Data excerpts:

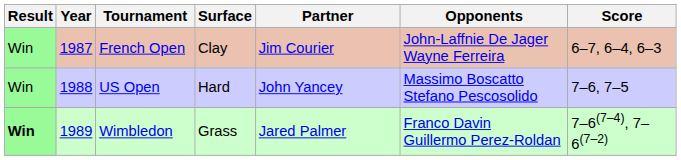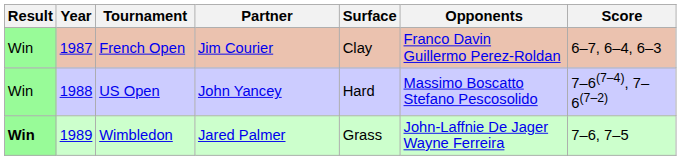columns swapped: Surface <-> Partner
French Open | Opponents: John-Laffnie De Jager Wayne Ferreira -> Franco Davin Guillermo Perez-Roldan
US Open | Score: 7–6, 7–5 -> 7–6(7–4), 7–6(7–2)
Wimbledon | Opponents: Franco Davin Guillermo Perez-Roldan -> John-Laffnie De Jager Wayne Ferreira
Wimbledon | Score: 7–6(7–4), 7–6(7–2) -> 7–6, 7–5
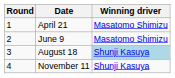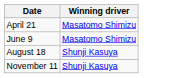- column: Round | 1 | 2 | 3 | 4
August 18 | Winning driver: lightblue background -> no background
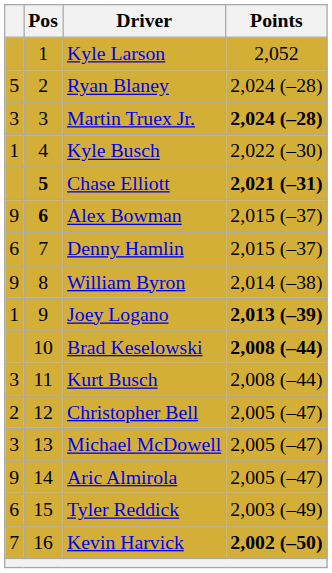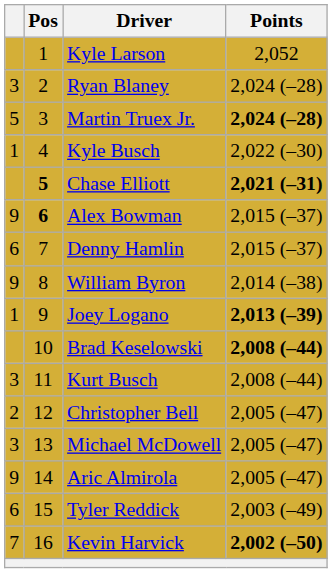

*WORK TO DO:* Output every line of the data above verbatim, omitting the pictures from your answer.

*TASK ANSWER:*
columns swapped: Surface <-> Partner
French Open | Opponents: John-Laffnie De Jager Wayne Ferreira -> Franco Davin Guillermo Perez-Roldan
US Open | Score: 7–6, 7–5 -> 7–6(7–4), 7–6(7–2)
Wimbledon | Opponents: Franco Davin Guillermo Perez-Roldan -> John-Laffnie De Jager Wayne Ferreira
Wimbledon | Score: 7–6(7–4), 7–6(7–2) -> 7–6, 7–5
- column: Round | 1 | 2 | 3 | 4
August 18 | Winning driver: lightblue background -> no background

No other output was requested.